Man kann ohne Übertreibung sagen, dass Ernesto Laclau, der 1935 in Buenos Aires geborene und am 13. April in Sevilla verstorbene Theoretiker, sein Lebenswerk auf diese Standardsituation gegründet hat: In den 1960er Jahren musste er als Studentenvertreter und Führungsmitglied der »Sozialistischen Partei der Nationalen Linken« vermutlich viele Flugblätter verfassen. Dabei empfahl der junge Laclau, der sich mit dem europäischen Faschismus befasste und zugleich gegen den Peronismus anrannte, eine breite Bündnispolitik - und wurde als »Kleinbürger« attackiert. Konkret ging es oft um die »nationale Frage«. Oder, in Laclaus Jargon, um die »demokratische oder nationale Anrufung des Volkes«.

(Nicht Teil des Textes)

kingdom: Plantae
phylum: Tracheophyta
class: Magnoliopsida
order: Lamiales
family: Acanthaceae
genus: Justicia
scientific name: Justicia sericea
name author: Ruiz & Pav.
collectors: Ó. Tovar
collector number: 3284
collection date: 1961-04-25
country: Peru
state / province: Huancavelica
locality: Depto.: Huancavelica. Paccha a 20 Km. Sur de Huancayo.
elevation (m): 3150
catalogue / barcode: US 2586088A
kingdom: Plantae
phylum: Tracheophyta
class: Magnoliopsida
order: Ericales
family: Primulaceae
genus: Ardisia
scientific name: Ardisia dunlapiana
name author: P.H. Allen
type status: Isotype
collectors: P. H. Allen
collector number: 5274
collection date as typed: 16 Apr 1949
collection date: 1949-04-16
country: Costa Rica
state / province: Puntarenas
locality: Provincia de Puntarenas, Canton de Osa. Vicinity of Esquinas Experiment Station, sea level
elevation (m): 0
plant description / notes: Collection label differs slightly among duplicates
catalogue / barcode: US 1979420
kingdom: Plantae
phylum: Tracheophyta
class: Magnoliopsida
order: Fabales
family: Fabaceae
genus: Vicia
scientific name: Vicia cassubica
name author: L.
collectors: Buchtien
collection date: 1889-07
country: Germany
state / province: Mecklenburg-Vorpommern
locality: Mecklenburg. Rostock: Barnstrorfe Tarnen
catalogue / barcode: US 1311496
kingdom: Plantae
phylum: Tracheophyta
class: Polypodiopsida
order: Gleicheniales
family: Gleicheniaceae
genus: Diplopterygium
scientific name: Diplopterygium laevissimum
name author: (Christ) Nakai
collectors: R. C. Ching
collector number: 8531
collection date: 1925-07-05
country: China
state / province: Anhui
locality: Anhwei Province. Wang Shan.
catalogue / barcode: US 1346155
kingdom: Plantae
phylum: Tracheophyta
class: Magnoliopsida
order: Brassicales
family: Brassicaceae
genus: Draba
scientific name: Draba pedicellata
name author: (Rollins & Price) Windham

Diese, so seine Kritiker, verbiete sich per se, sei doch die Nation eine »bürgerliche« Ideologie. Laclau erwiderte darauf folgendes: Während die Linke immer wieder daran gescheitert sei, im entscheidenden Moment die richtigen Verbindungen herzustellen, seien Bewegungen wie der Faschismus oder der lateinamerikanische Populismus offenbar in der Lage gewesen, »Elemente aus der revolutionären Tradition« aufzunehmen und in ihrem Sinne praktisch werden zu lassen, schreibt er in seiner Abhandlung über »Politik und Ideologie im Marxismus«. Wieso sollte es also nicht möglich sein, umgekehrt Elemente aus der »bürgerlichen« Ideologie aufzunehmen?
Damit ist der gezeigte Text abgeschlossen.